A dataset is provided in file train.json with training documents already classified with topics (Source: It's a modified version of the data in http://mlg.ucd.ie/datasets/bbc.html).

Naive Bayes Classifier

You can read the wikipedia page for context (https://en.wikipedia.org/wiki/Naive_Bayes_classifier). A simple way to implement the classifier is as follows.

  1. For each received training document split it into words (a very simple approach is splitting by ' ',',','.',';','!','?'). Each training document also comes with an associated topic.
  2. You need to keep and update the count statistics for each (word, topic) pair. For example if you've seen so far 10 "business" documents and 5 "entertainment" documents with the word "car" on them your system needs to know that "car": {"business": 10, "entertainment": 5}. Your system should know this for all words. your system should also keep the global topic counts, e.g., if it has seen 235 entertainment documents {"entertainment": 235}.
  3. When the program receives a test document, the goal is to predict a topic for this document. For this you can run the Naive Bayes inference. For this, you can compute the probability of the document being of any of the topics and then select the topic with higher probability. You can compute the score of each topic t given document d as follows:
score(t, d) = log(p(t)) + sum(log(p(w_i|t)))

which is the probability of the topic times the sum of the probabilities of each word w_i given the topic. We're summing logs instead of multipling probabilities to avoid numerical problems. More details:

p(t) = "Number of documents seen with topic t" / "Total number of documents seen"
p(w_i|t) = "Number of documents of topic t seen with word w_i" / "Number of documents seen with topic t"

With this information the system should be able to compute score(t, d) for all possible t topics, choose the one with the highest probability and answer that.

Database

The system should store all incoming training data in a database. The database schema should be made intelligently, such that training and testing is efficient. This means that for either the training or testing calls, the number of read and write operations should be as small as possible. For example, just storing the list of documents one per row in memory or in a table will not work since then for every testing call the system would need to consult all training documents read so far to produce a classification - this is not acceptable, as the complexity would grow linearly with the number of ingested documents.

A viable option here is to use the "Entity Framework Core" C# library with an SQLite database.

Deliverable

You need to deliver a standalone software project, written in C# ".NET 5". The program can use existing library/frameworks, provided those are freely available and that we can install and run the program on our side (Windows/Linux).
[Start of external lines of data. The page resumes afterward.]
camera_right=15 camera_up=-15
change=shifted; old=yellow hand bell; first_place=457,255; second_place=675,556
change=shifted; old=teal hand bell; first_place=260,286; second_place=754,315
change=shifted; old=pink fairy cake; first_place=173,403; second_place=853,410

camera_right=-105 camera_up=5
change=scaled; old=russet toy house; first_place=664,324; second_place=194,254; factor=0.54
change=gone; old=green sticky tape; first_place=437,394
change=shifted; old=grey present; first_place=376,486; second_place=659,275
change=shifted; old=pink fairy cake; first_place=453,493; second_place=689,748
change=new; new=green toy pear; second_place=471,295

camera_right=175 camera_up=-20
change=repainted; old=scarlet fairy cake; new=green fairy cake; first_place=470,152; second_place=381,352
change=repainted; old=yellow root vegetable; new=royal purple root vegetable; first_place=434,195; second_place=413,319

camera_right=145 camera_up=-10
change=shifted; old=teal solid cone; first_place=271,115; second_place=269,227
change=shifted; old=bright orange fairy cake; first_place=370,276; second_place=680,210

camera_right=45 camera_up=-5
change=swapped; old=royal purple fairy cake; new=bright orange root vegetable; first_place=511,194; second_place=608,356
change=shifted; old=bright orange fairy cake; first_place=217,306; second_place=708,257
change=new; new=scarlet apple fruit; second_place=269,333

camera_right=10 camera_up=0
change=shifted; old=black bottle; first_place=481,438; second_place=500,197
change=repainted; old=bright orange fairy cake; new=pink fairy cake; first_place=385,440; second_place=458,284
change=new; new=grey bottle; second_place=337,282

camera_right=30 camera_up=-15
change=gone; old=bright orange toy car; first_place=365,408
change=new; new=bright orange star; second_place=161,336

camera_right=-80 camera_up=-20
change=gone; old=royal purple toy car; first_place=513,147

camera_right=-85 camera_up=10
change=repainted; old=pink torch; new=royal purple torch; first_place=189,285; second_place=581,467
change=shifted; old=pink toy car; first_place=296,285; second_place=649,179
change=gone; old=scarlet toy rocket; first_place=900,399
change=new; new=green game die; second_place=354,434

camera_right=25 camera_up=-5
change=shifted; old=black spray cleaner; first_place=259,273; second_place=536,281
Important: The classifier algorithm part must be implemented from scratch (not by importing an existing library).

When the program starts, it should launch the web service on http://localhost:8080 and start listening for API requests.

We'll evaluate your project submission according to:

  1. Correct implementation of the web service and classifier.
  2. Code quality, readability, organization and comments.
  3. Scalability of the proposed approach.
  4. If the server is terminated for any reason and then restarted, it should maintain the state (what it has learned from the training data seen so far) in the database.